According to I-Hung Hsu, a researcher at Google and co-author of the paper, this indirect approach is the key to its effectiveness in real-world scenarios. “SRL is in the middle: it captures the structured flexibility of solving real-world problems where there are many correct strategies, but also clear ideas about what ‘good reasoning’ looks like at every step,” Hsu told VentureBeat. “This makes SRL suitable for fields such as data analysis automation or perhaps supply chain optimization – tasks that reward sound intermediate reasoning rather than mere definitive answers.”
During training, the model first generates an “internal monologue” (its internal reasoning process, included in
SRL in action
The researchers’ experiments show that SRL significantly outperforms mighty baselines on both challenging math tests and agent-based software engineering tests. They also observed that SRL encourages more malleable and sophisticated reasoning patterns in models, such as interleaved planning and self-verification, which improve the quality of solutions without merely prolonging results.
For business leaders, productivity gains are only valuable if they don’t come at the cost of uncontrollable costs. Hsu explains that models trained with SRL are more capable in their reasoning. “The benefits come from better quality and structure of reasoning, not from verbosity,” he said. “In terms of performance, models trained with SRL are roughly comparable to the baseline model in terms of token usage… although SRL is not designed to reduce inference cost, it achieves better inference performance without increasing it.”
The team tuned in for math tests Qwen2.5-7B-Instruction on a dataset containing 1,000 challenging math questions. They compared its performance to models trained with SFT and RLVR (using the GRPO algorithm common in models such as DeepSeek-R1) on four competition-level mathematical patterns. The model trained with SRL achieved a significant average performance boost of 3.0% compared to other methods.
The team extended SRL to agent-based software engineering, a domain critical to enterprise automation.

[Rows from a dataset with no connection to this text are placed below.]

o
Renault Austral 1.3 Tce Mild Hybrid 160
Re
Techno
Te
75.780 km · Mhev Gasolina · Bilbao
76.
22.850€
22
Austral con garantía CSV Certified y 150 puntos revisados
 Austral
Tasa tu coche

They trained a model specializing in coding, Qwen2.5-Coder-7B manualon 5000 expert trajectories of agents interacting with the coding environment. The SRL-trained model was compared with the original baseline model and SWE-Gym-7B, a mighty baseline model refined with SFT. SRL achieved a task resolution rate of 14.8%, a relative improvement of 74% compared to the SFT-based model. This demonstrates SRL’s ability to train more competent AI agents to perform complicated real-world programming tasks.
A modern high-stakes standard for artificial intelligence?
The best results in this article were achieved by combining methods: first, using SRL to teach basic reasoning, and then using RLVR to refine this skill. In their experiments, when the researchers used SRL pre-training and RLVR post-training, they observed an average boost of 3.7%, demonstrating an effective curriculum-based teaching strategy.
The question arises whether this could become a modern blueprint for building specialized artificial intelligence.
“We see SRL as a strong foundation,” Hsu said. “In a sense, SRL provides a curriculum—teaching models of thinking and acting step by step—before we refine those behaviors through performance-based reinforcement learning. This SRL-focused approach not only stabilizes the later stage of RL, but also makes reasoning more understandable and generalizable, which is crucial in high-stakes applications.”
Looking ahead, Hsu acknowledges that there are still challenges to scaling this pipeline, especially the high cost and complexity of end-to-end RLVR for agent-based tasks. However, he is positive about the further development path. “While high-quality expert trajectories remain important,” he concluded, “we believe the next big step will come from automating their generation and filtering – by using robust teacher models and even self-improving student models to load new data.”